Bolu Fotoğraf Sanatı Derneği (BOFSAD) olarak, covid19 henüz başlamadan evvel, Atatürk İlköğretim Okulunda ve ZİÇEV (Zihinsel Engelli Çocuklar Eğitim Vakfı)’nda Zihinsel Engelli çocuklara da kısa bir eğitim vermiştik. Eğitim sonunda çocukları önce Nilüfer Parka, sonra da Atatürk Orman Parkında uygulama eğitimine aldık. O güne kadar pek çocuğu fotoğraf makinesini eline bile almamışken gördük ki, çocuklar biz büyüklerden farklı görebiliyorlar. Kimisi yeşili çekerken, kimisi de parka atılmış çöpleri çekip bize gösteriyordu. Ve bu anlar benim hayatımda ki en mutlu sahneler olarak hafızamda yer aldı.

Fotoğraf çeken insanları seviyorum, çünkü fotoğraf çeken insanın bir coşkusu vardır ve sizlere bir şeyler anlatmak istiyordur.

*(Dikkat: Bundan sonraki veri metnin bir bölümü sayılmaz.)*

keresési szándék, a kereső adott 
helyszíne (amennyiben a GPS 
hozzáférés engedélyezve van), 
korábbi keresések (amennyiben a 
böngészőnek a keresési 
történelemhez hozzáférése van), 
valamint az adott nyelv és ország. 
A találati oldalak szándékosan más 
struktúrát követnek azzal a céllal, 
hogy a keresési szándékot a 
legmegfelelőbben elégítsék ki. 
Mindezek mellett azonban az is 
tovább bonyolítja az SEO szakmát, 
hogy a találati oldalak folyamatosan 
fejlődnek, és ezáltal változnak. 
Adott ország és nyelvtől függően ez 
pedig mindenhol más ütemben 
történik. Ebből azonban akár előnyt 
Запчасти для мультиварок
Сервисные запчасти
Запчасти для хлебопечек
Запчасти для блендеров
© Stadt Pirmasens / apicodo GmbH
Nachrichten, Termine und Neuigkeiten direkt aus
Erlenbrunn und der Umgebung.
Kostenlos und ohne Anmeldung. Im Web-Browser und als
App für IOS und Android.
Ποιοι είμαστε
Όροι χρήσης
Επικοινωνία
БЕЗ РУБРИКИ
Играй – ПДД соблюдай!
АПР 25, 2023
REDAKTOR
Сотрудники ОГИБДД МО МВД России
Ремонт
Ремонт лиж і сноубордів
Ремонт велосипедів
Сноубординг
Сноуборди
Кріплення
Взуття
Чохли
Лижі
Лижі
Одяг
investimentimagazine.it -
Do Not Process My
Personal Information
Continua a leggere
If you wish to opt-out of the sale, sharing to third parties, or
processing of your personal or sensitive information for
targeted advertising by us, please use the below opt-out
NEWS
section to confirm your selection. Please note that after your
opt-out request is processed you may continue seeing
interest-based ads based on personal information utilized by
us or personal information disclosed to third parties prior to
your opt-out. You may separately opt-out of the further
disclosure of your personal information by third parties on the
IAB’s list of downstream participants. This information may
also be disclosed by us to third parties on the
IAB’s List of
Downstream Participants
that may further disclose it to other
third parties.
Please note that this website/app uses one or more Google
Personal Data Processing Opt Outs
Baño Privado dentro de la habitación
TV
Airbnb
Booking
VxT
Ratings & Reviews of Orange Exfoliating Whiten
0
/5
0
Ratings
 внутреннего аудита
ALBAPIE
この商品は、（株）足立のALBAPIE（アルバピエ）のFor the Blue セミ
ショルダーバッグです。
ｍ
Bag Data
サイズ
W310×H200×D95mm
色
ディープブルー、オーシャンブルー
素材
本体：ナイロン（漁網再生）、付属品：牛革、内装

Fotoğraf çeken insanlara dikkat edin, onlar sizin görmediklerinizi görüyordur.

Yazar: Hamza CANBAŞ

Fotoğraf çekmeye, hobi olarak öğrencilik yıllarında “Karanlık Oda” çalışmaları ile başladı. Fotoğraf tutkusu nedeniyle, 1988 yılında “Bizimle çalışır mısın” dedikleri Hürriyet Haber Ajansından gelen teklifi kabul edip gazeteciliğe adım attı. 1996 yılında, Bolu Hedef Gazetesini kurdu, 2000 yılında bu gazetede ki hisselerini devrederek Özel bir şirkette çalışmaya başladı. Ve aynı zamanda da 2001 yılında Bolu’da Yeni Hayat gazetesinde 2014 yılına kadar gazetecilik yapmaya devam etti.  Ülke ve Bolu gündemine dair makaleler yazdı. Başta Bolu Gazeteciler Cemiyeti olmak üzere pek çok Sivil Toplum Örgütünün açmış olduğu yılın “En’leri” yarışmalarında, “En iyi haber, En iyi haber fotoğrafı ve en İyi makale” dallarından ödüller aldı. 2010 yılında Bolu Fotoğraf Sanatı Derneği’nin (BOFSAD)’ın kurulması için çaba harcadı ve yedi arkadaşı ile birlikte 2010 yılının Kasım ayında BOFSAD’ı kurdular. BOFSAD ile birlikte pek çok “Karma Fotoğraf Sergileri” ve “Fotoğraf Projeleri” ne katıldı. Portre olarak çektiği fotoğrafları, 2010 yılında İstanbul ve İngiltere’de eş zamanlı olarak açılan “100’de yüz” isimli Uluslar arası Fotoğraf sergisinde yer aldı. 2014 yılında Irak’da açılan “İnsan ve yaşam” konulu Uluslar arası bir sergiye BOFSAD üyesi (Hamza Canbaş, Yüksel Bilgi ve Ümit Kozan) üç arkadaşı ile birlikte davet edildi ve bu sergide 4 eseri yer aldı. 2012 yılında BOFSAD’ın önceki dönem Başkanı Seza Vardallı ile birlikte Kelebek Gözlemciliğine ve Bolu’da bulunan türlerine tespitine yönelik fotoğraflar çekmeye başladı. Ornito Fotoğrafçısı Ergin Arar ile birlikte “Kelebekler ve Kuşlar” isimli bir sergi açarak, ‘doğanın güzellikleri’ ne dikkat çekmeye çalıştı.